The oceanfront city was given its first municipal museum of fine art in 1938, when the facility was inaugurated in the Mar del Plata City Hall. The museum gathered a collection of mainly modern art in subsequent decades, and in particular works by local realist painter and muralist Juan Carlos Castagnino.

The donation of the villa by the Ortíz Basualdo family resulted in the museum's relocation, and the institution was re-inaugurated therein on July 9, 1980. The family's donation included a large selection of furniture acquired between 1909 and the villa's remodel in 1918. The collection, designed by Belgian architect and cabinetmaker Gustave Serrurier-Bovy, is widely considered among the world's finest of its type, and was incorporated into the museum's exhibits.

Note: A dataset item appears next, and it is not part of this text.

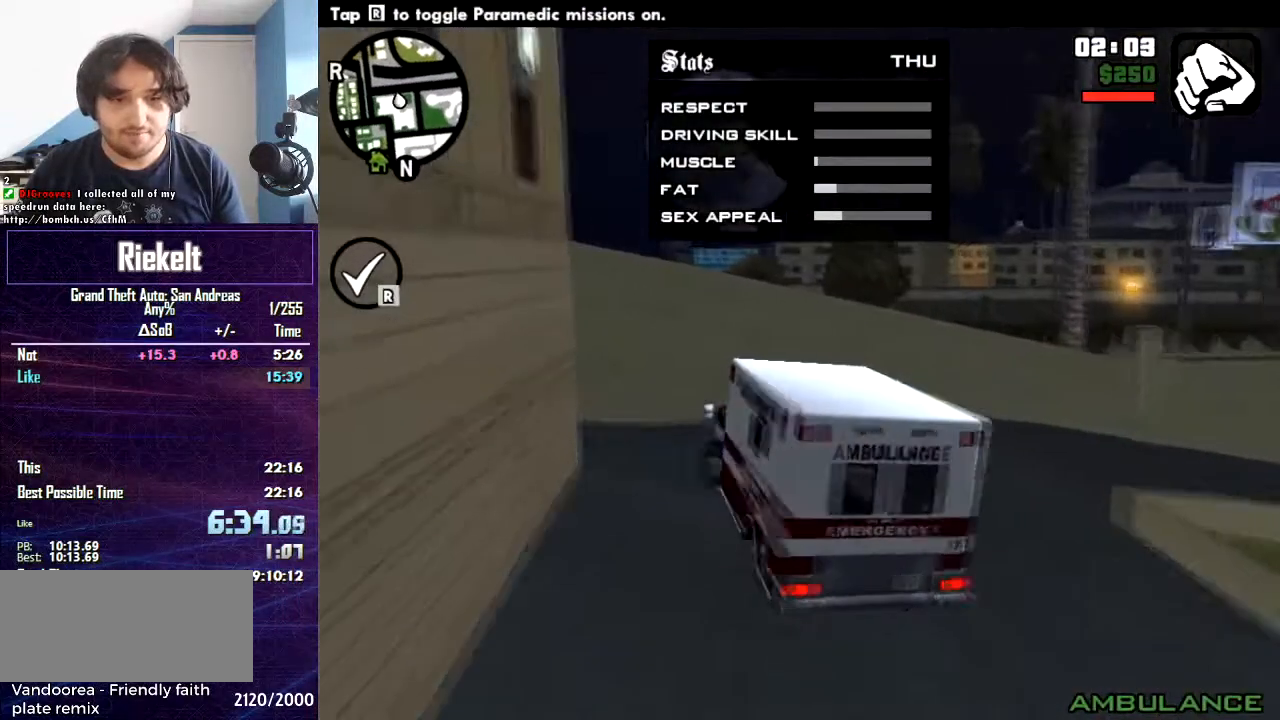
{"keys": ["a", "ctrl", "w"], "mouse": [], "events": [[133, "space", "down"], [334, "space", "up"]]}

The museum's collections feature nearly 600 paintings, sculptures, lithographs, photographs and other works, including those by Argentine artists Antonio Berni, Alberto Bruzzone, Prilidiano Pueyrredón, Luis Seoane, Raúl Soldi, and Juan Carlos Castagnino, for whom the museum was renamed in 1982, and of whom the museum houses 138 works.

Across the street from the Mar del Plata Museum of the Sea, the villa, an exhibit in itself, was declared Cultural Heritage of the City of Mar del Plata in 1995.

In December 2020, the Ortiz Basualdo Villa was declared National Monument of Argentina.